Speaking against the background of the increasing frequency of natural disasters within the Caribbean and Latin American and their resulting significant economic and social impacts, Dr. Carby stressed that, “at the national and regional levels, we must now seriously and consistently make mitigation and in a wider sense, risk management, a national priority.”
She further noted that disaster mitigation should “be reflected in the budget, in national policies, in legislation, in ministry and agency work programmes, in community development, as well as in the oft-repeated national development.”
The ODPEM Director General’s comments came this morning (April 18) during her opening address at a natural hazard risk management workshop hosted by the Organisation of American States (OAS) Department of Sustainable Development and ODPEM, at the Courtleigh Hotel in New Kingston.
While decrying the development of hotels along Caribbean coastlines and the construction of roads in close proximity to these coastlines, Dr. Carby expressed satisfaction that the Jamaican government “has taken a decision to increase the set-back limits for coastal developments, in order to protect future developments.”
She said both the political and policy directorate deserved commendation for their acceptance of scientific and technical advice on the matter. The ODPEM Director further pointed to the need for disaster mitigation to be a component of borrowing arrangements. “Although we are borrowing, mitigation is not a priority in our borrowing,” she remarked.
“One can only hope that mitigation is being factored into the post-event reconstruction projects, which are being funded from these loans, or we run the real risk of having to get other loans to repair damage to projects started under the first loans,” the ODPEM Director General pointed out.
The two-day natural hazard risk management workshop is being held under the theme: ‘Risk Sharing and Risk Transfer Arrangements of Natural Disasters’ and its primary objectives are: to identify projects, policies and cooperative partnerships that make progress in both risk mitigation and risk transfer; strengthen economic analysis associated with the benefits and costs of risk mitigation and risk sharing; identify best practices in the adoption of risk mitigation and technical standards; and identify specific risk sharing and risk transfer initiatives at the regional and sub-regional levels.

□ □ □

TASK TO COMPLETE: Quote the passage from the article on disaster mitigation, starting at "The ODPEM Director General’s" and ending at "in New Kingston.", word for word.

RECORDED DATA:
□ □ □

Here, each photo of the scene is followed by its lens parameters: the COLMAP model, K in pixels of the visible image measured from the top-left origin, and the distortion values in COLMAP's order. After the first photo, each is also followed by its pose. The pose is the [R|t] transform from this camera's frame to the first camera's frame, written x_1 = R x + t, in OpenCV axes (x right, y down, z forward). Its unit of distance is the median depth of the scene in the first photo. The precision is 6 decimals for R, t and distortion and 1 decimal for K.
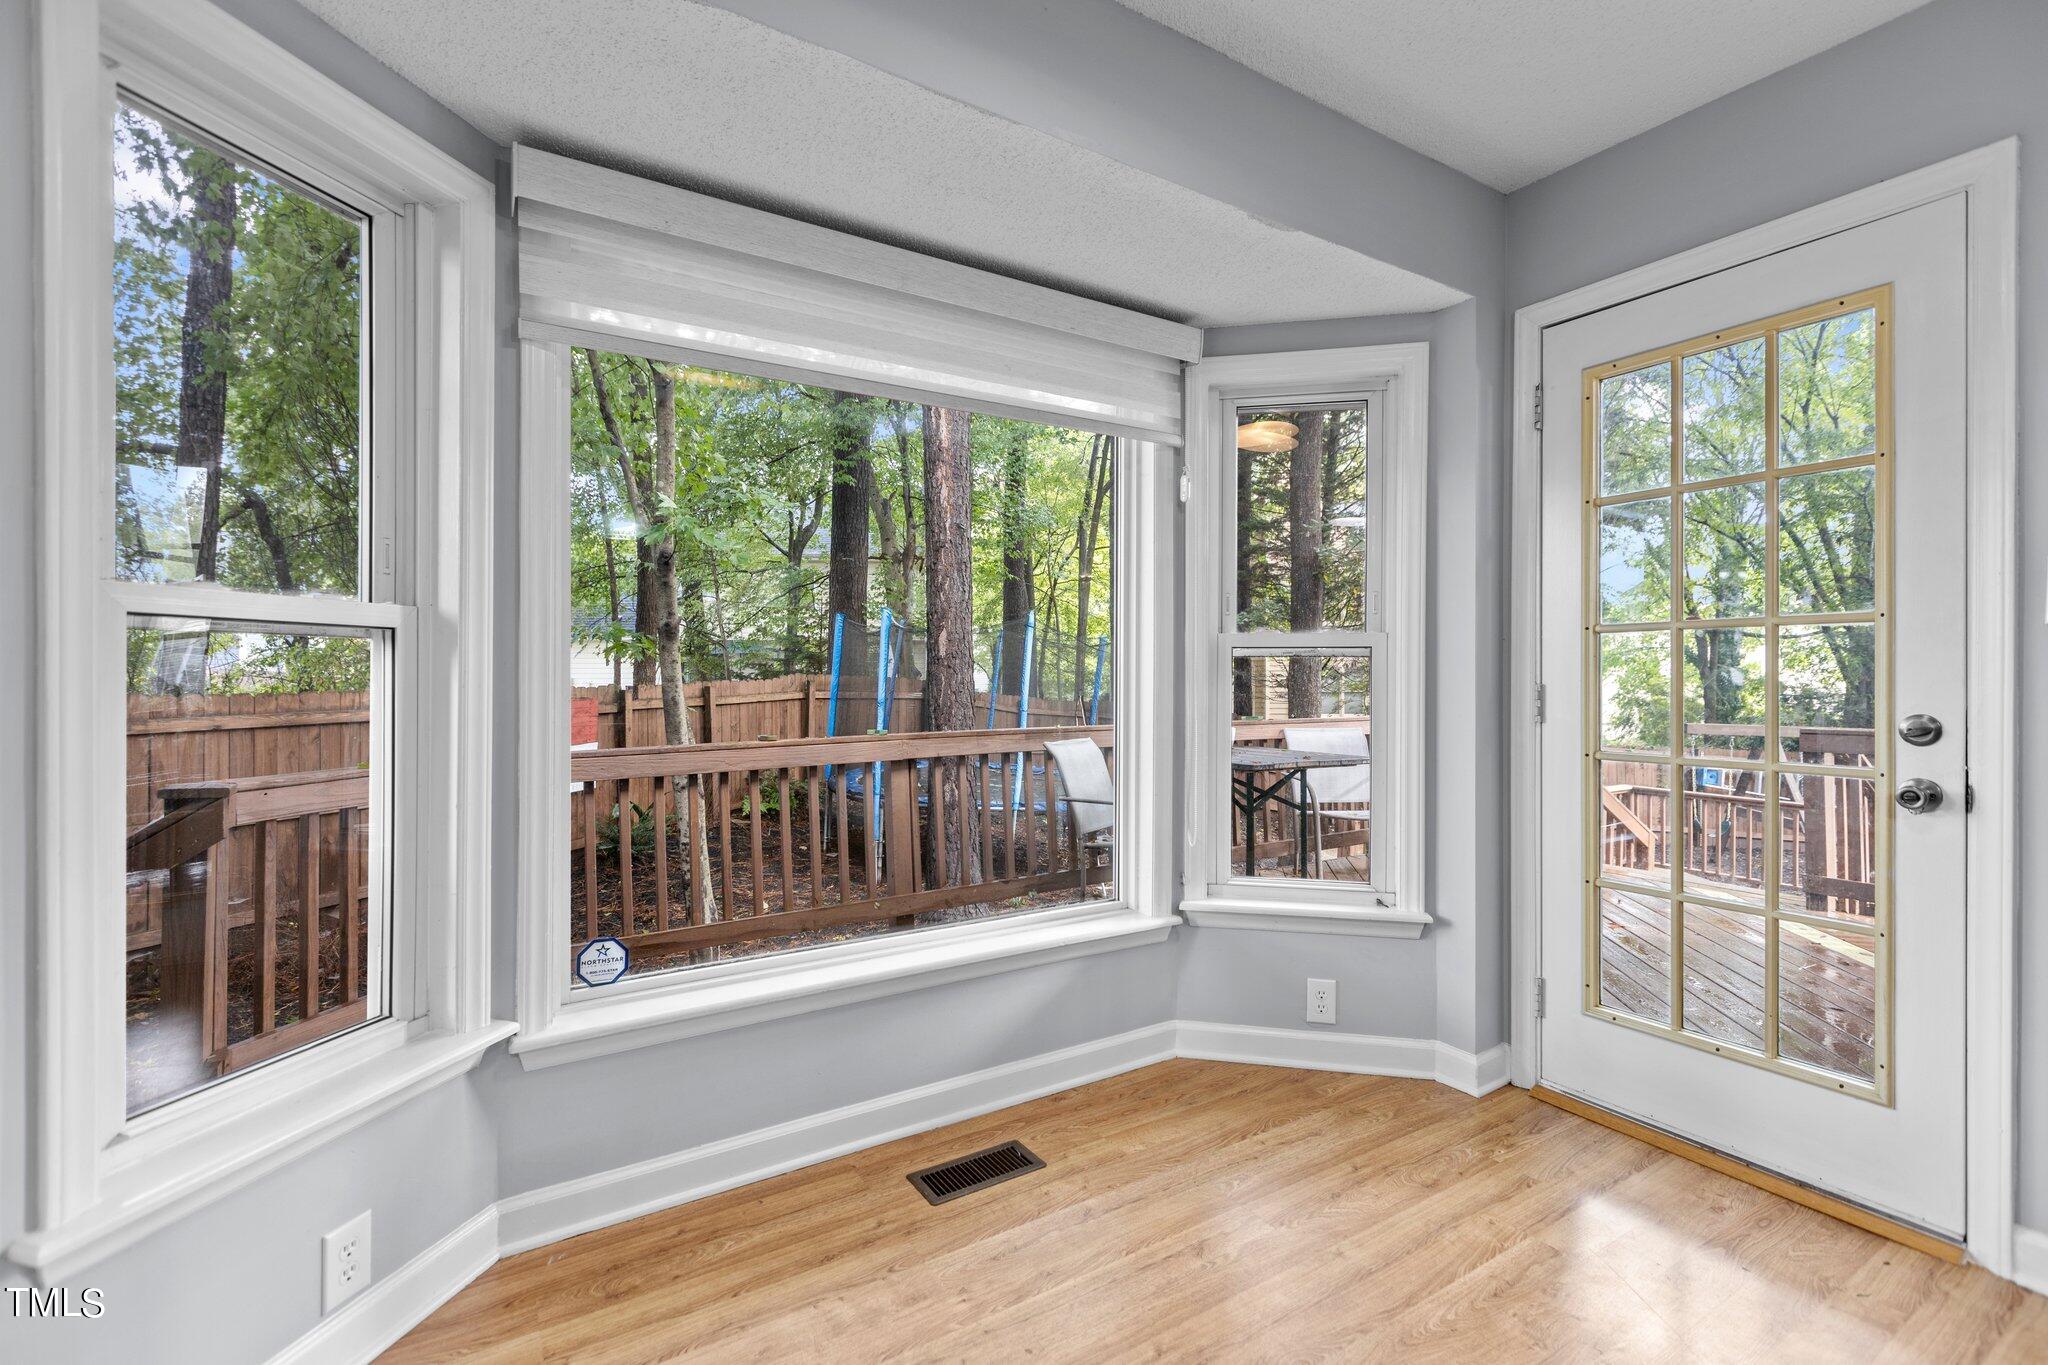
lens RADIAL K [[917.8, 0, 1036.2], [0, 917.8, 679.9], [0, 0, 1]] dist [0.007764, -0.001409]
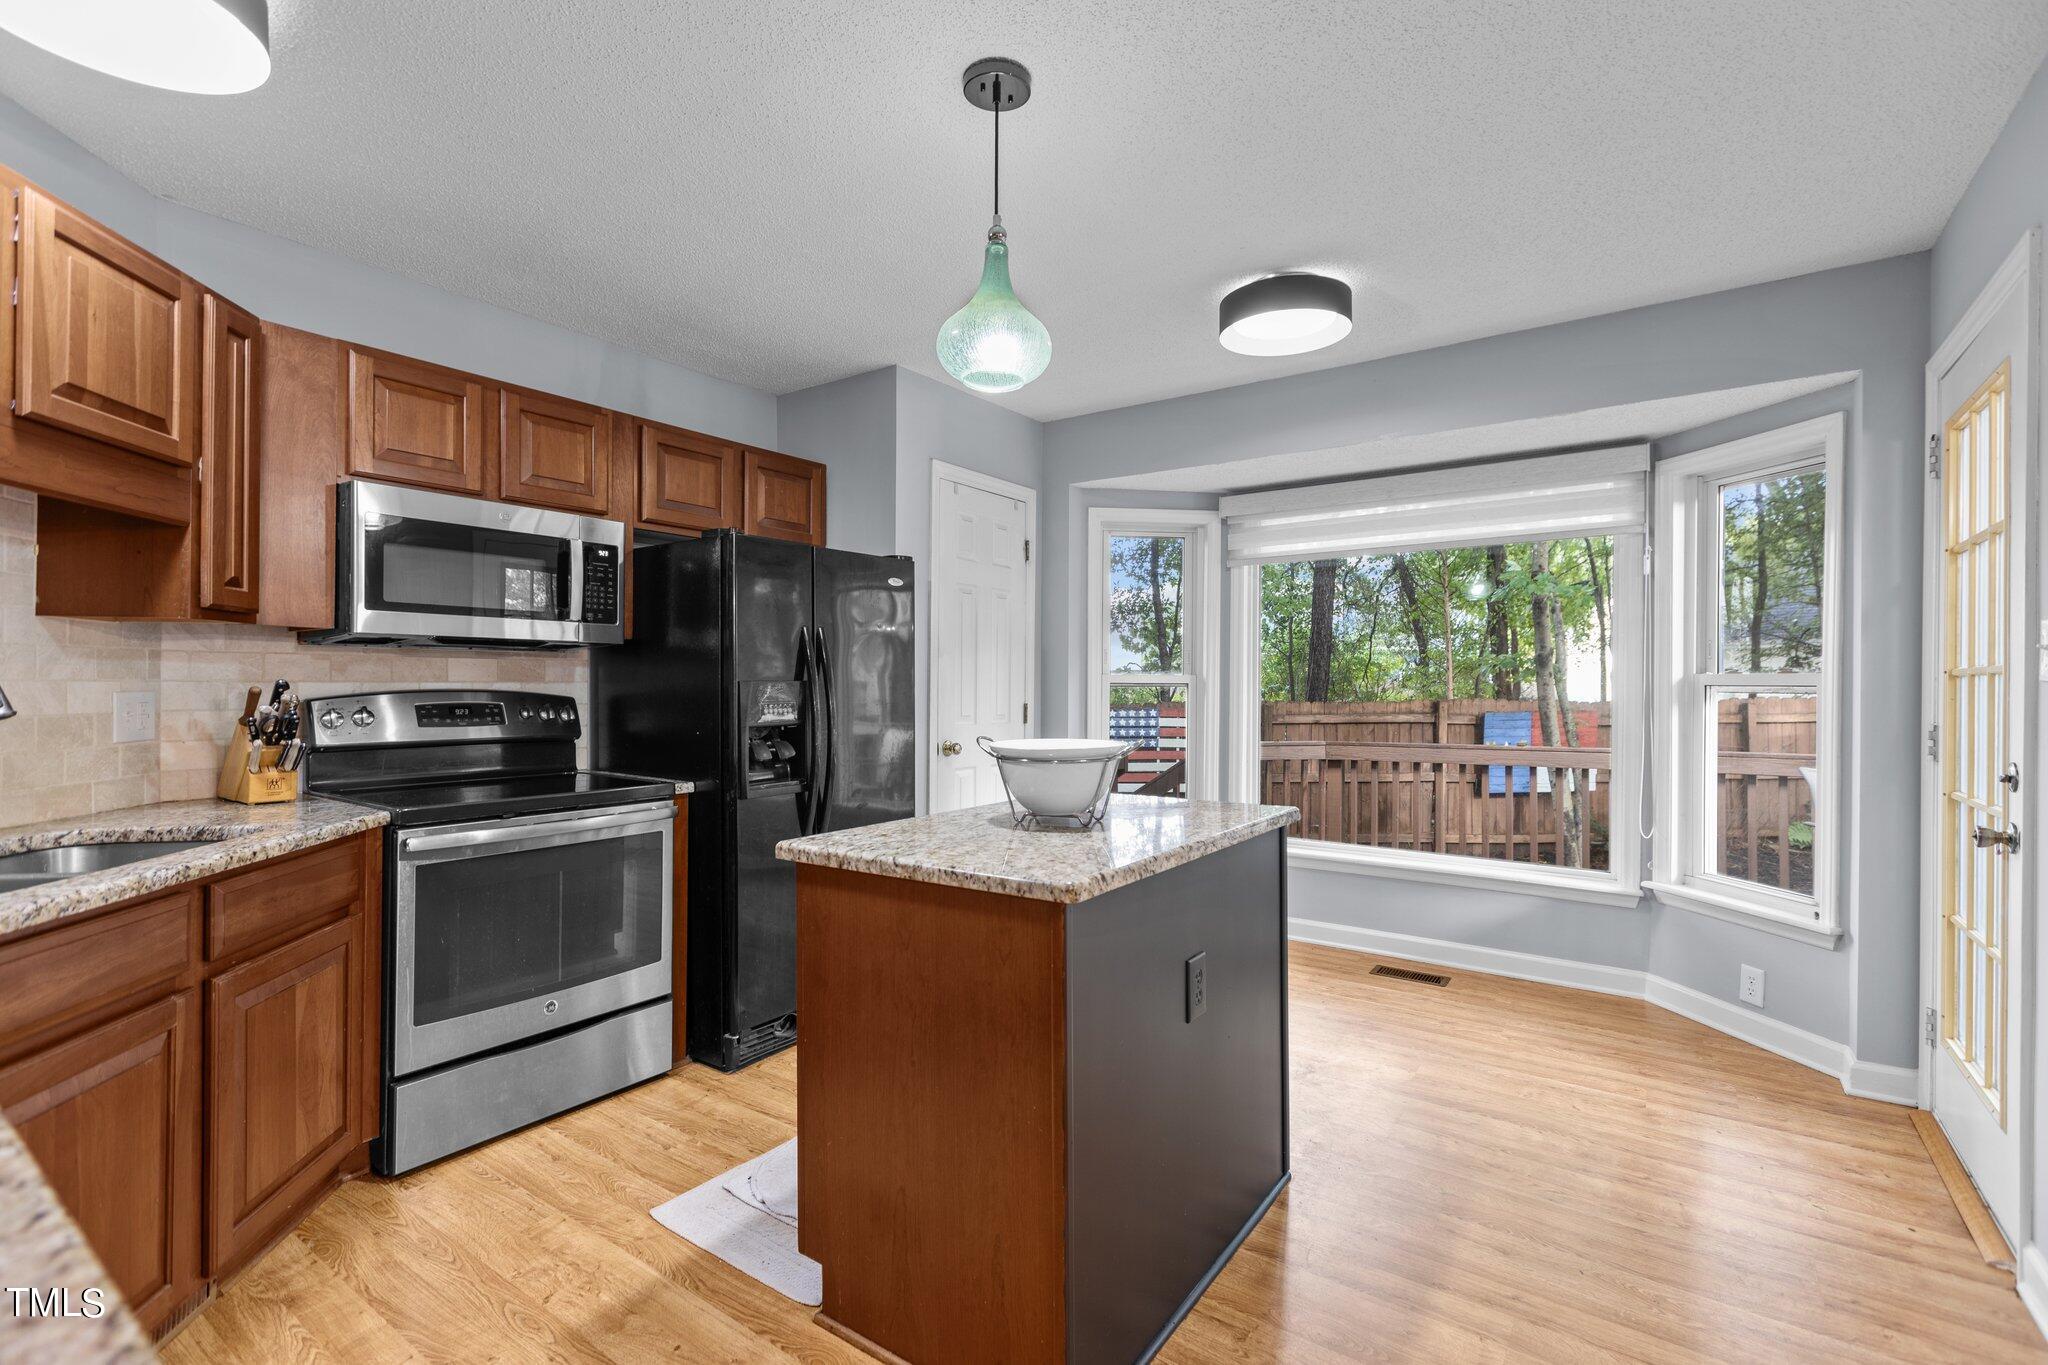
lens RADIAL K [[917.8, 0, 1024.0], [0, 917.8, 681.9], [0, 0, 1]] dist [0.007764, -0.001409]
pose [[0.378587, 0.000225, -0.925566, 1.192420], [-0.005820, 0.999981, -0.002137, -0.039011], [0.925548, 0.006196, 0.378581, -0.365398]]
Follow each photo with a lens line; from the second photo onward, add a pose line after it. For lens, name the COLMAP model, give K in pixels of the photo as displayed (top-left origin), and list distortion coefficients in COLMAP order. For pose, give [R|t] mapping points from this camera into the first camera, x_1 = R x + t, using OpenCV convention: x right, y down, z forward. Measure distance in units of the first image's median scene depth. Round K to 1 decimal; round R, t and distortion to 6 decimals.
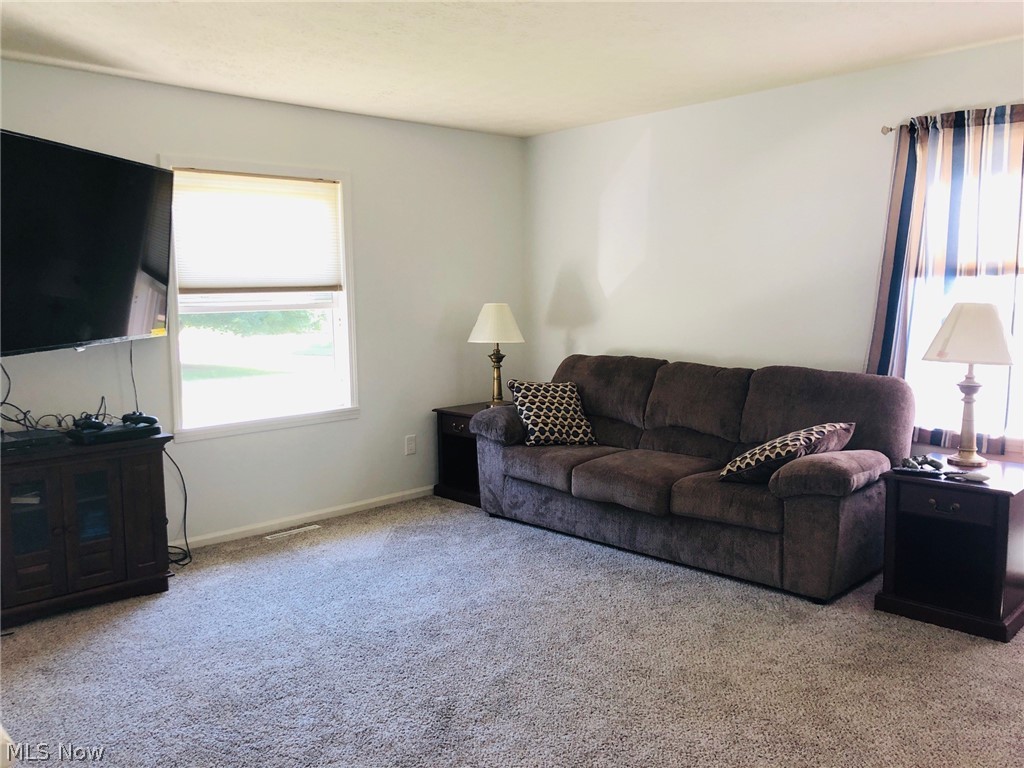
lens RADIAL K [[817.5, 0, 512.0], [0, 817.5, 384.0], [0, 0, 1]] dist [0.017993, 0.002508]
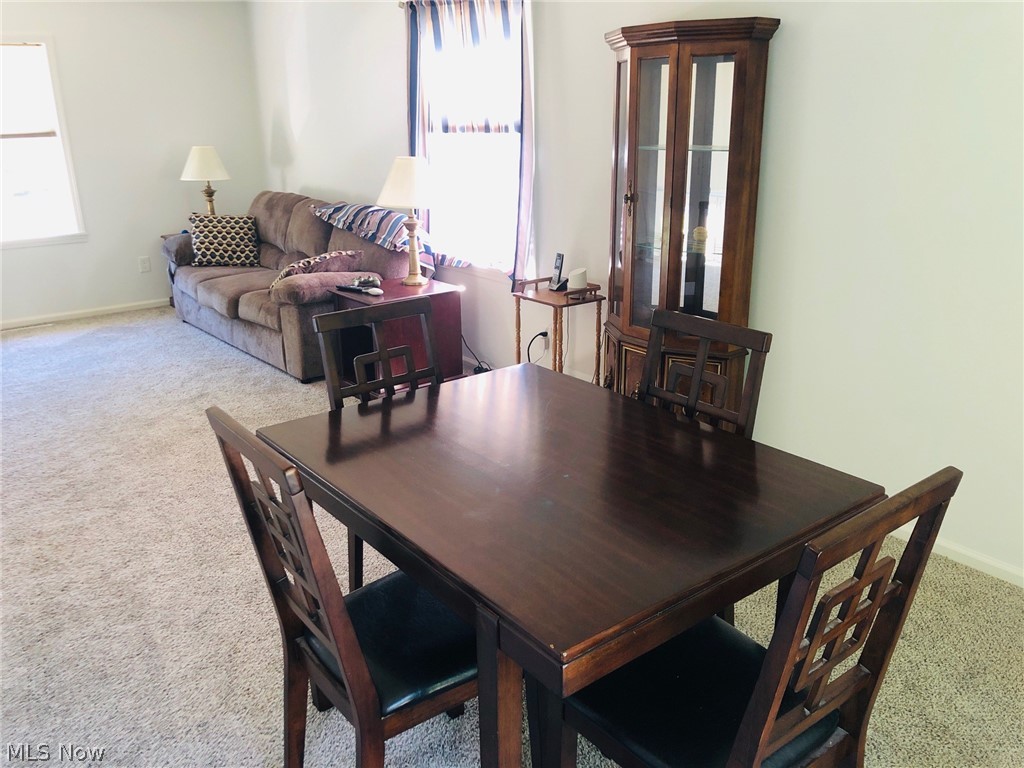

□ □ □

SOLUTION FOR THIS PROBLEM:
The ODPEM Director General’s comments came this morning (April 18) during her opening address at a natural hazard risk management workshop hosted by the Organisation of American States (OAS) Department of Sustainable Development and ODPEM, at the Courtleigh Hotel in New Kingston.